In un articolo su “La Repubblica" l'economista Alessandro Penati ha esposto la sua ricetta per la crescita da contrapporre all'austerità fin qui perseguita. Prima il succo della sua argomentazione (1), poi il nostro commento.

Punto 1: si tratterebbe di mettere in piedi un sistema di sussidi di disoccupazione universali che inducano i lavoratori (o i sindacati che poi convincono i lavoratori) a spostarsi dai settori decotti verso i settori a maggior crescita. Parte del finanziamento a questi sussidi verrebbe dal taglio dei trasferimenti. Punto 2: nel contempo si ridurrebbero le imposte sul capitale e sul lavoro per stimolare gli investimenti e i consumi. I punti 1 e 2 farebbero esplodere il deficit pubblico e quindi il debito, ma – ecco il punto 3 - una politica di crescita come questa non porterebbe necessariamente al rialzo dei rendimenti, perché potrebbe essere accolta bene dai mercati, che potrebbero vedere nel forte rilancio della crescita la via per assorbire nel futuro il debito pubblico.

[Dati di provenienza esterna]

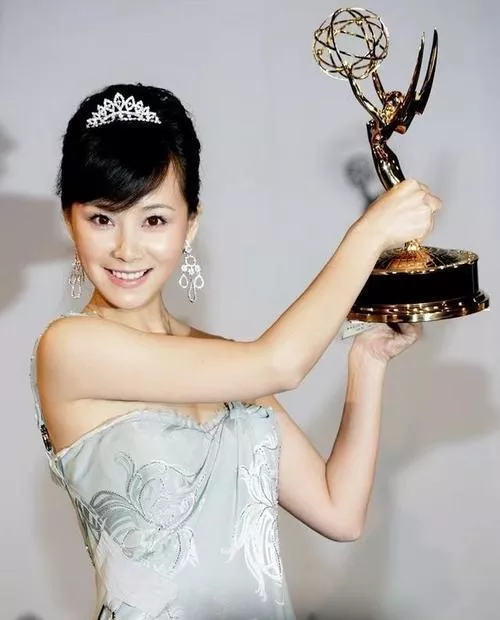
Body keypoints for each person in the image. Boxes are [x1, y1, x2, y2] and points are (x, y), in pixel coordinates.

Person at [30, 83, 441, 620]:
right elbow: (280, 363)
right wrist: (369, 234)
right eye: (102, 219)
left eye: (154, 219)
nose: (126, 249)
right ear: (70, 221)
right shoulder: (69, 348)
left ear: (191, 224)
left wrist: (369, 358)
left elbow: (339, 511)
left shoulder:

Le obiezioni che si possono fare al ragionamento sono tre. La prima è relativa ai settori nuovi. Quali sono? Se non nascono velocemente, ecco che i sussidi di disoccupazione invece di essere temporanei e funzionali allo spostamento dai settori decotti a quelli in ascesa diverrebbero permanenti. La seconda è relativa al moltiplicatore. La maggior spesa e le minore imposte dovrebbero far crescere il PIL più di quanto cresca il deficit e il debito: per ogni euro di maggior deficit (che produce un euro di debito) si dovrebbe, infatti, avere un PIL che cresce per più di un euro. Se così non fosse avremmo un debito che cresce molto e che potrebbe spingere i rendimenti all'insù. Ciò che – attraverso le aste che assorbirebbero il debito in scadenza e di nuova emissione con un rendimento maggiore - alzerebbe il costo del debito, alimentando retroattivamente il deficit e quindi il debito.

Ignorando i tempi di costituzione dei nuovi settori e l'entità del moltiplicatore, una politica come quella proposta da Penati è rischiosa. Il rischio, infatti, è quello di vedere crescere molto il debito bruciando la credibilità faticosamente raggiunta.